- [WHAT TO WORK ON]
A. Summarize the blog post on artificially creating shallow depth of field in two sentences.
B. Carry on the blog post about artificially creating shallow depth of field, picking up right after its final sentence.

- [SOURCE PASSAGE]

— start —

Bokeh-licious: Shallow Depth of Field for Images using Portrait Segmentation and Depth Estimation

Dec 017, 2022 • 12 min • Computer Vision • Source

Have you ever admired those magazine-cover quality photos with the subject in crisp focus and a beautifully blurred background? The seemingly effortless way the subject pops from the image draws the eye and creates visual interest. Photographers achieve this by using shallow depth of field - minimizing the portion of the image that appears in focus. But mastering a shallow depth of field can be deceptively tricky, especially for smartphone cameras with tiny lenses. That's why in this project, I set out to develop an algorithmic approach to artificially generate this prized photographic effect.

architecture
Depth-based shallow depth of field effect. The further the object from the camera, the more blurred it is.

By combining the powers of portrait segmentation and depth estimation - both enabled by deep learning - my method can take a standard photo and blur the background in a realistic, non-destructive manner. First, a deep neural network scans the image and detects the key subject, whether it's a person, pet or product. Next, a depth estimation model predicts the relative distance of objects in the scene. Finally, using the results from these models, my algorithm selectively applies blur to the background while keeping the subject crisp and clear. Think of it like a depth-aware digital paintbrush softly blurring some areas and sharpening others.

While this novel approach sounds complex, I'll break it down step-by-step in this blog post so anyone can understand the concepts and code. I'll also showcase some before-and-after examples to highlight the visual impact. From amateurs to expert photographers, I think you'll be amazed by how well this technique emulates a shallow depth of field. So let's dive in and bring that professional bokeh look to any image!

— end —

- [SUPPLIED INFORMATION]
— start —

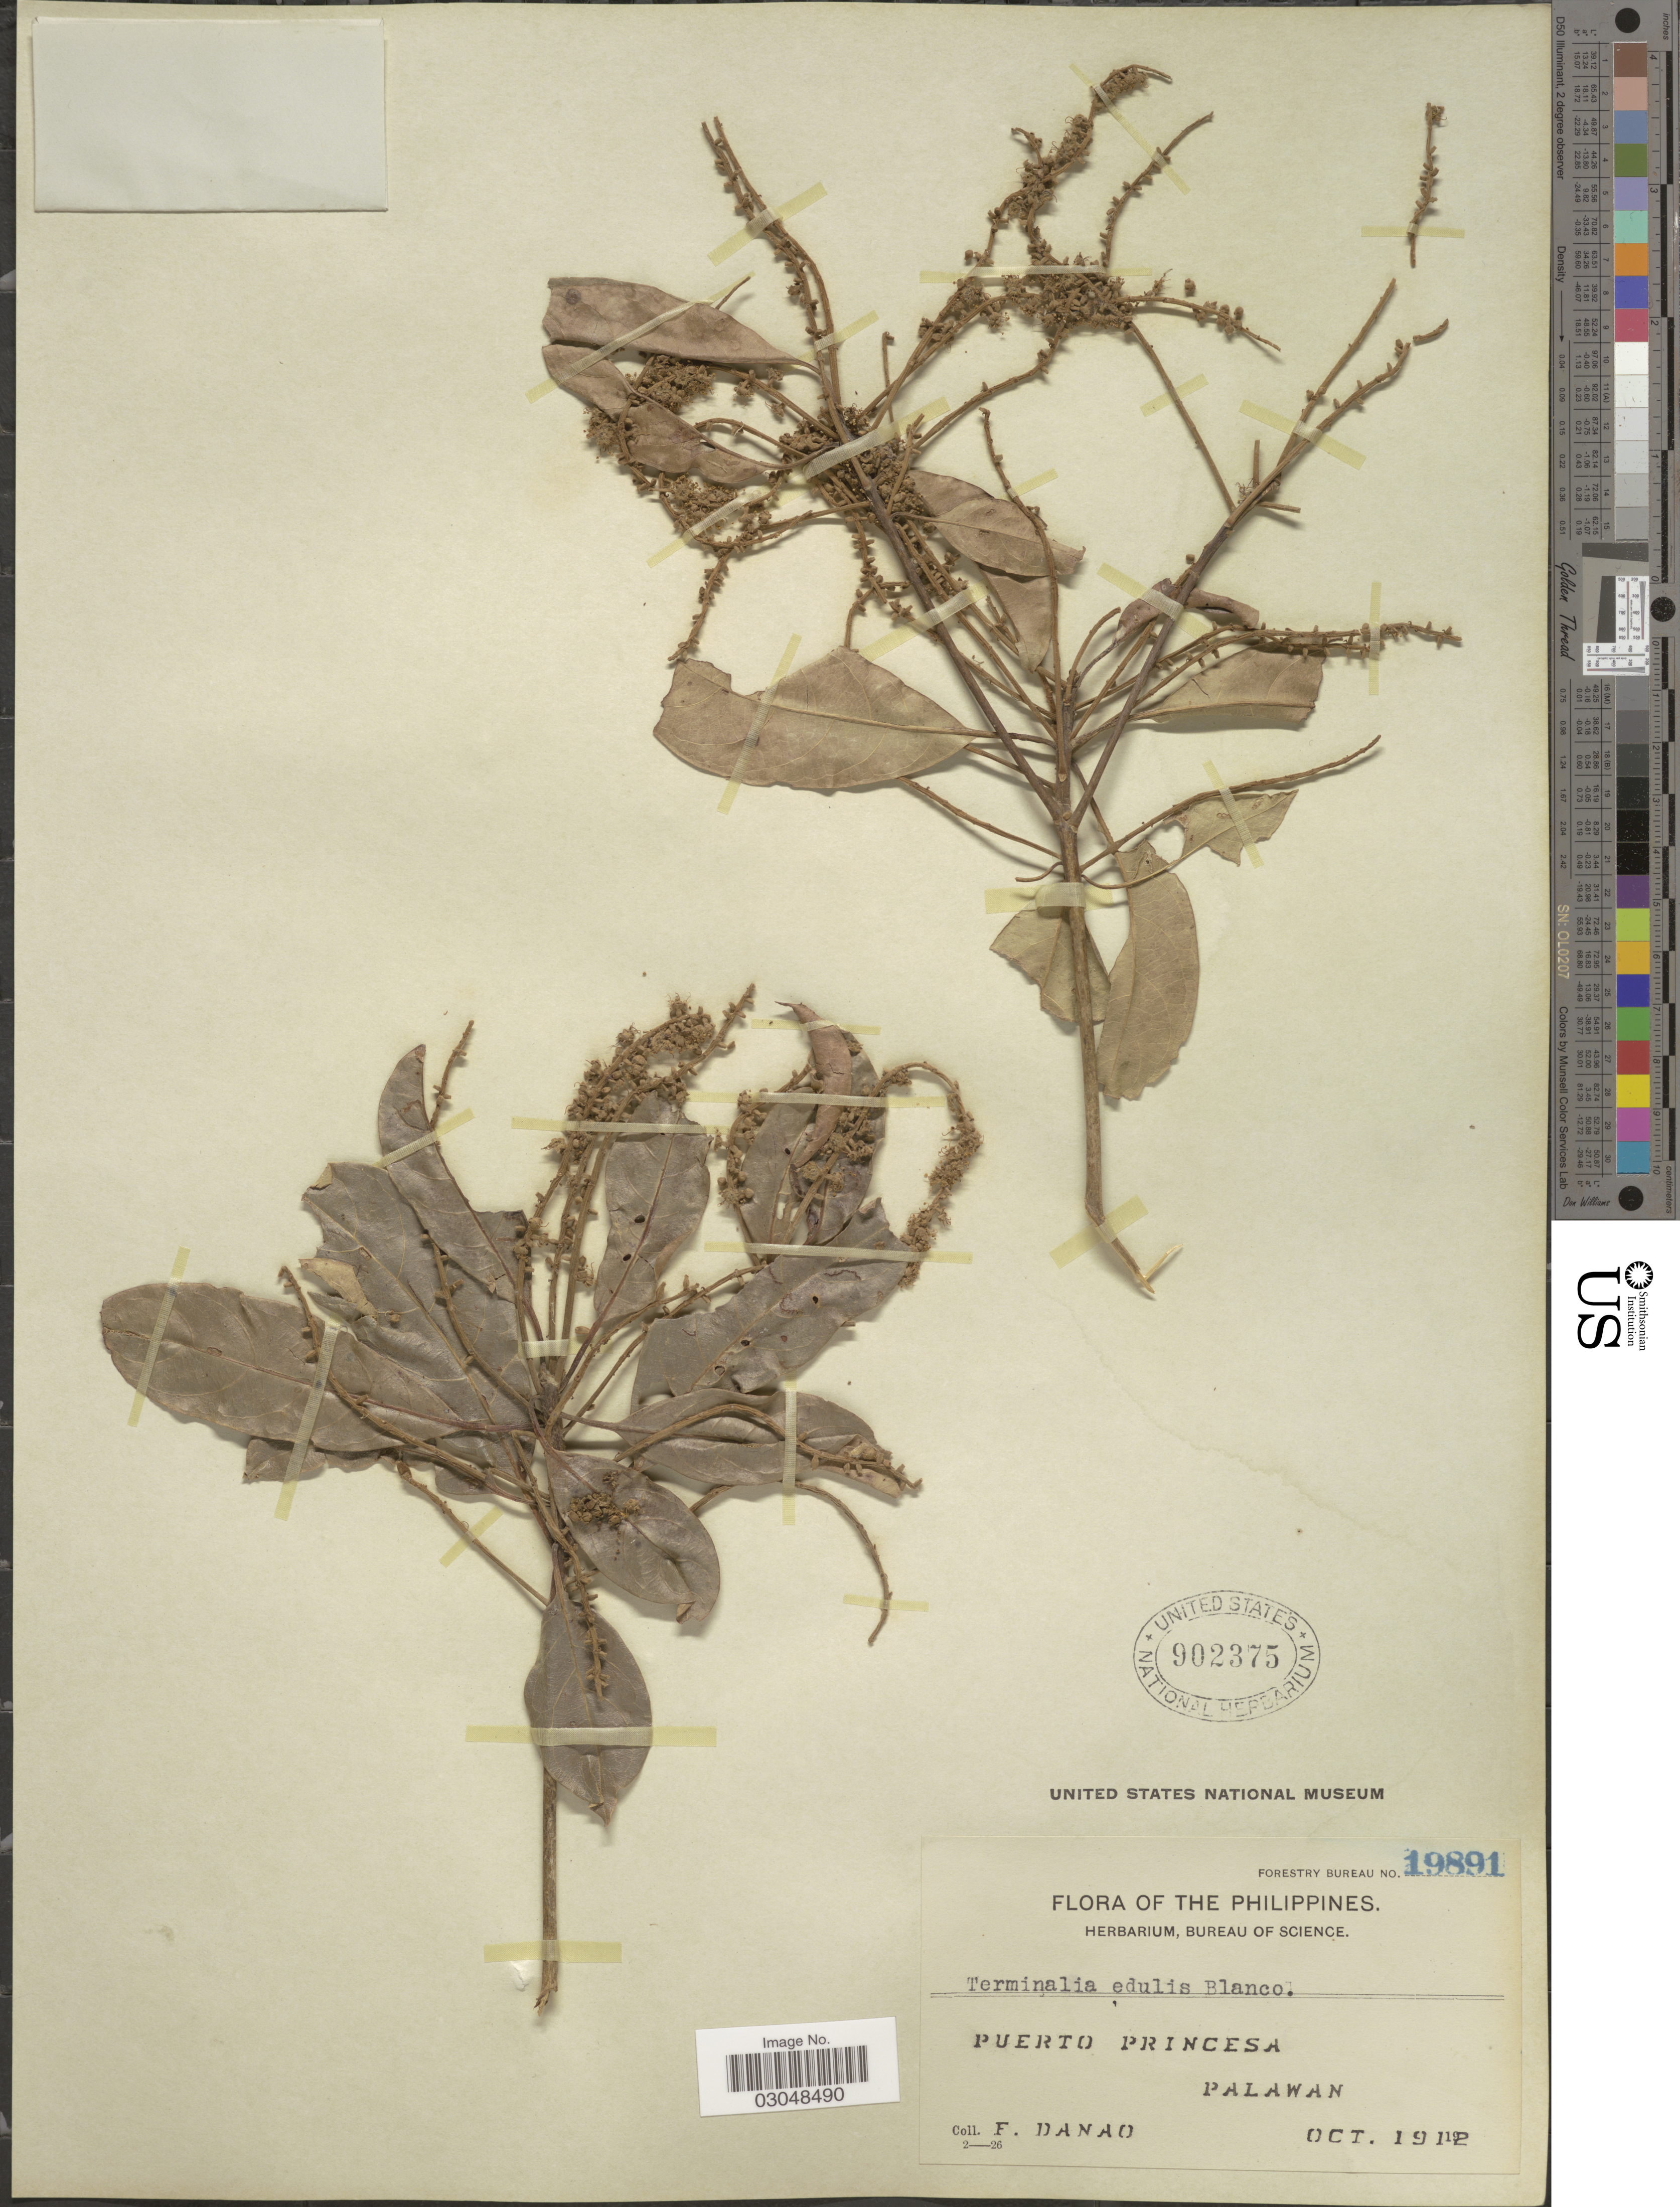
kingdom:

— end —
— start —

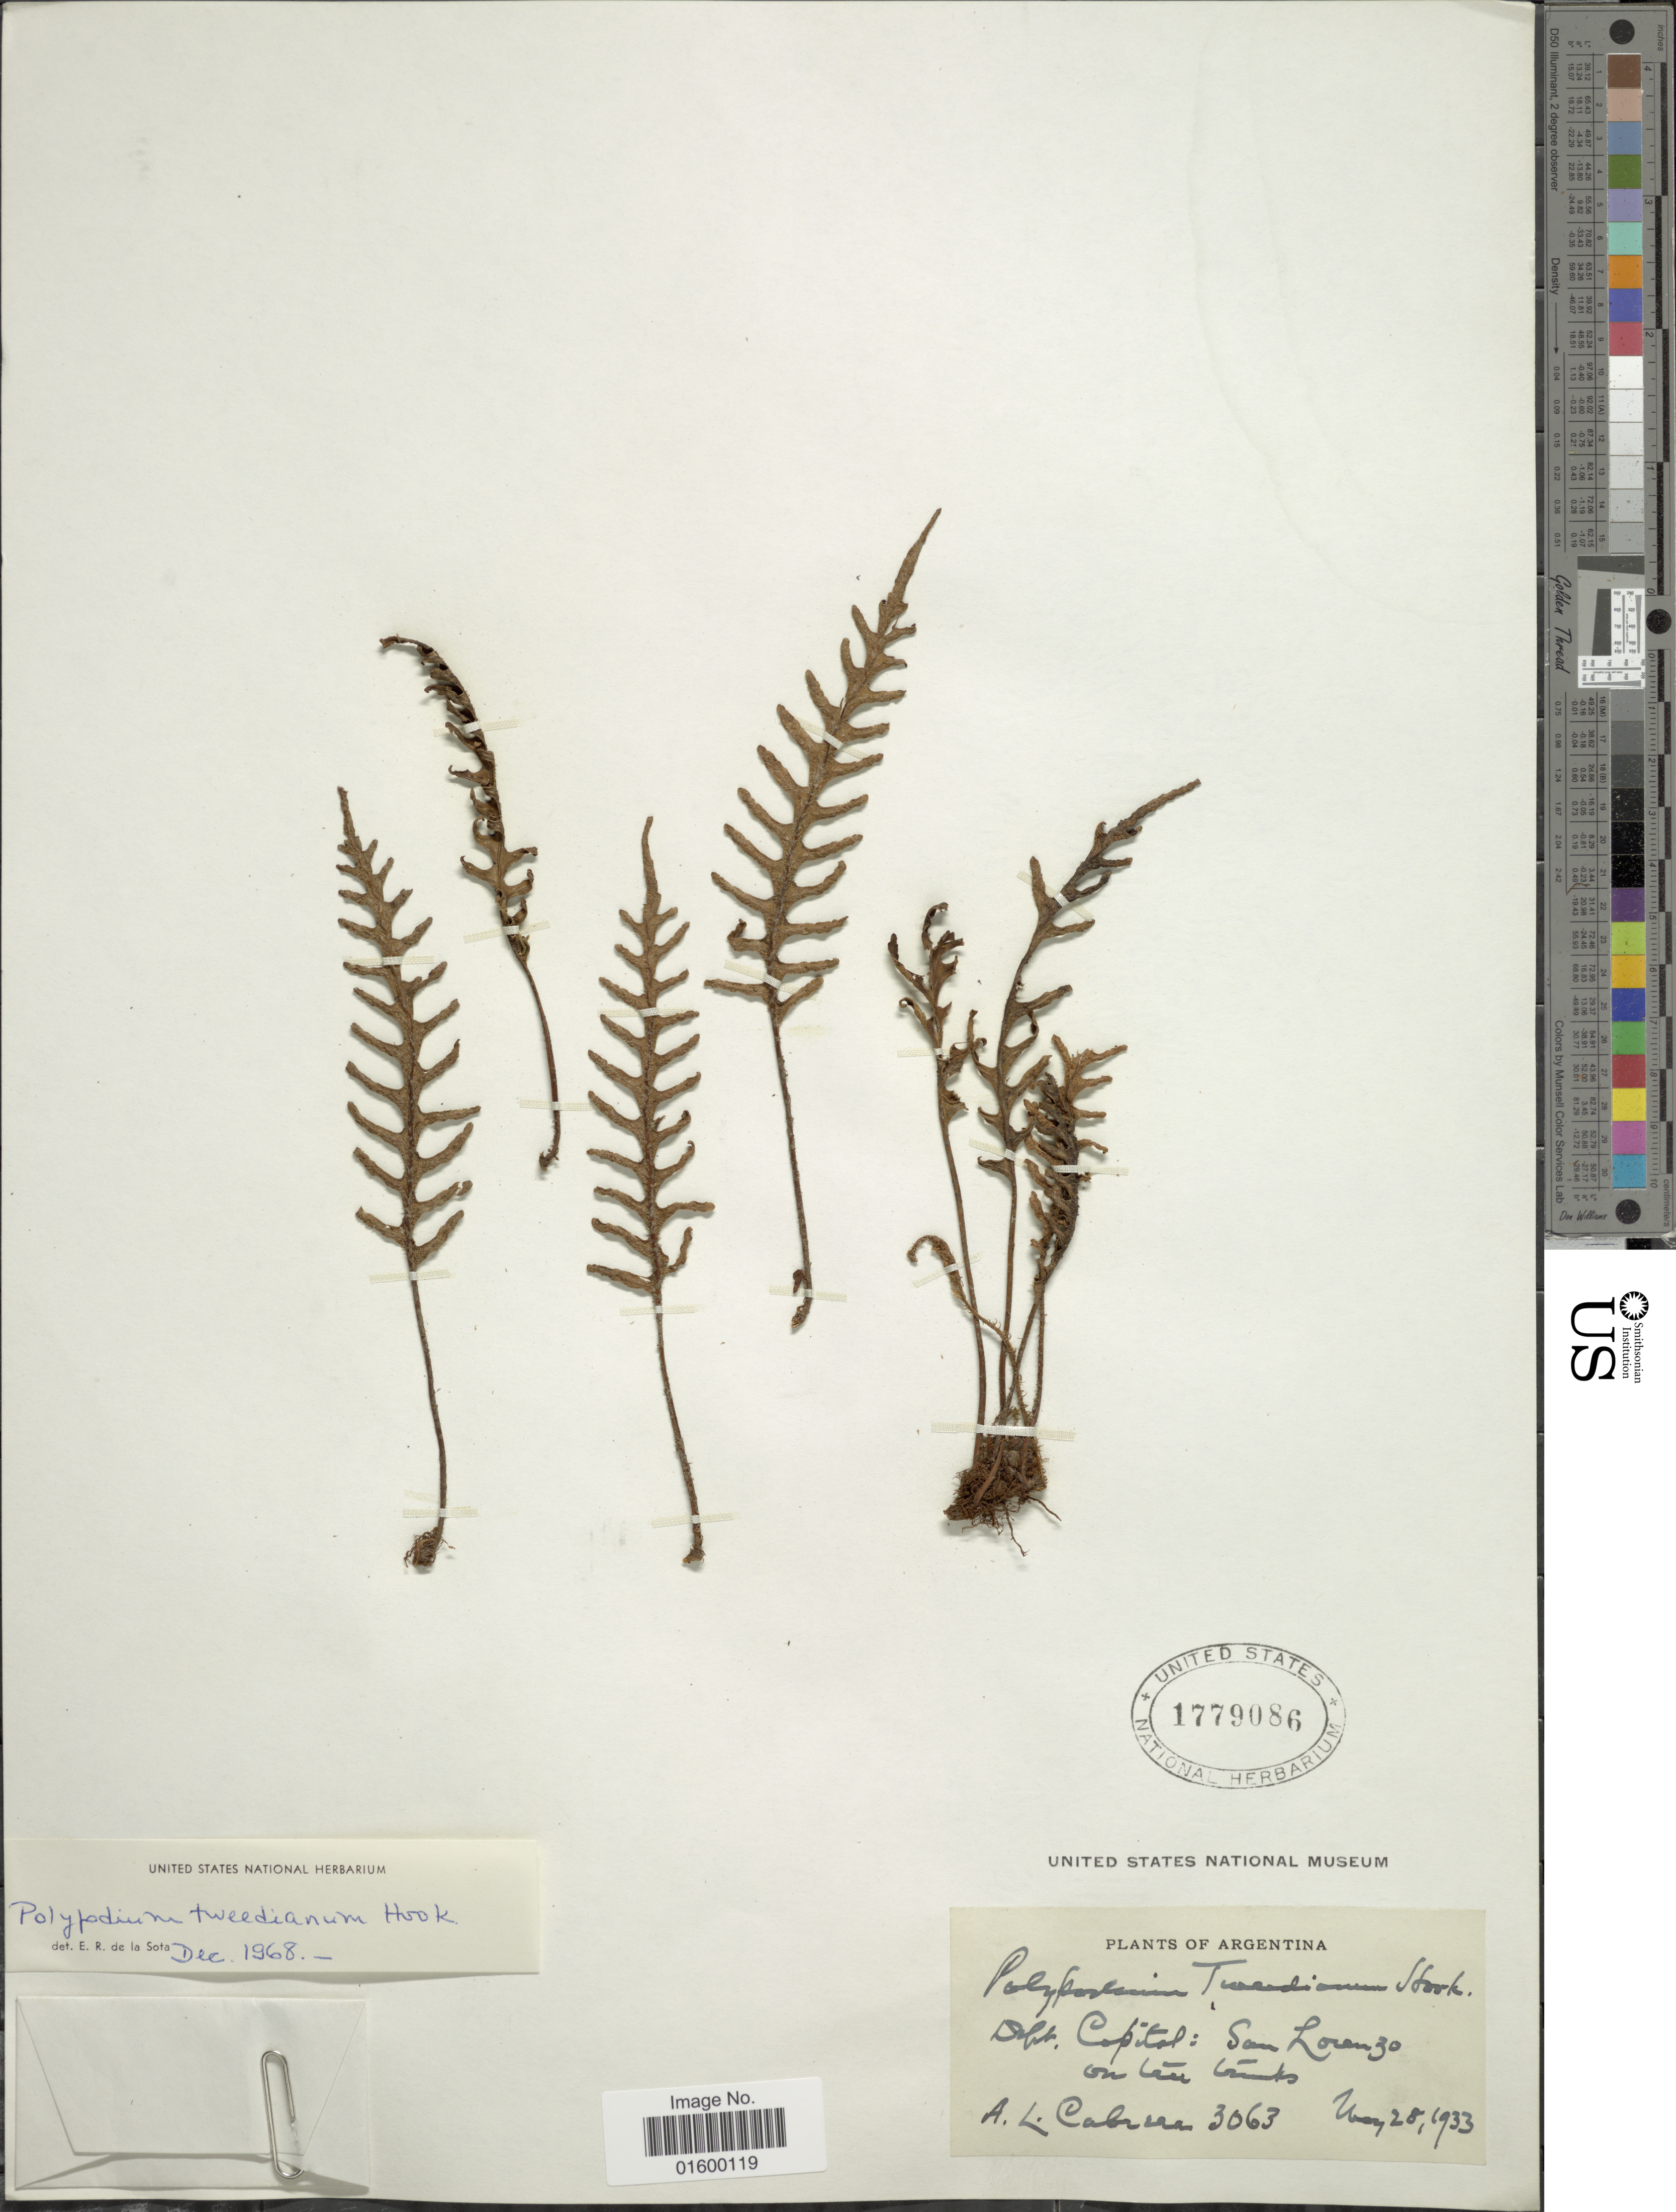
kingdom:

— end —

- [RESULTS]
A. The post introduces a project to generate shallow depth of field algorithmically, keeping the subject in crisp focus while blurring the background, an effect that is tricky to achieve with the tiny lenses of smartphone cameras. The method uses deep-learning portrait segmentation to detect the subject and a depth estimation model to predict the relative distance of objects, then selectively blurs the background, and the author promises a step-by-step explanation of the concepts and code with before-and-after examples.

B.
Method

With the goal of artificially adding shallow depth of field, my approach relies on two main pillars - portrait segmentation and monocular depth estimation. Portrait segmentation allows us to identify and isolate the main subject, while depth estimation predicts the relative distance of objects in the image.

architecture
Model Architecture. The full-sized image can be viewed here

Datasets

A key ingredient of any deep learning system is the training data. For this project, I leverage two public datasets tailor-made for portrait segmentation and depth estimation respectively.

  1. For honing my portrait segmentation model, I utilize the PFCN dataset containing 1800 high resolution self-portraits from Flickr. This provides over 1000 examples of people as the main subjects, along with pixel-level masks outlining the person's shape.
  2. To teach my depth estimation model to understand object distances, I tap into the diverse NYU Depth dataset. Collected by NYU researchers, it consists of over 1000 aligned pairs of RGB images and corresponding depth maps. The depth maps encode object distances, allowing the model to learn the relationship between appearance and depth cues.

  1. Load input image
  2. Compute its edge map using Sobel filter and append it as a 4th channel
  3. Pass this image to the portrait segmentation model to generate the portrait mask
  4. Pass the same image to the depth estimation model and generate the depth map
  5. Discretize the depth information into buckets such as 0 - 0.2, 0.2 - 0.4 and so on.
  6. Apply a progressively stronger Gaussian blur to these buckets. This would result in the first bucket i.e. one containing pixels with depth in range 0 - 0.2 to be blurred less than the next bucket containing the pixels from the depth in range 0.2 - 0.4 and so on.
  7. Stack the pixels from all buckets together to form a single image.
  8. Superimpose the portrait mask onto the previous stacked output resulting in the final image with a rich bokeh.

Portrait Segmentation

Isolating the main subject is crucial for keeping them in sharp focus against a blurred background. To enable precise portrait extraction, I employ a U-Net architecture enhanced with DenseNet encoders and custom augmentations.

Starting with a vanilla U-Net, I found it struggled to fully segment portrait images after limited training. To boost its capabilities, I leveraged a DenseNet pre-trained on ImageNet as the encoder. This immediately improved results by initializing the model with useful visual features.

However, some gaps still existed in the segmentation. I tackled this by providing an additional input to the network - the edge mask of the input image. Detecting strong edges on the portrait directs the model's attention to important shape contours.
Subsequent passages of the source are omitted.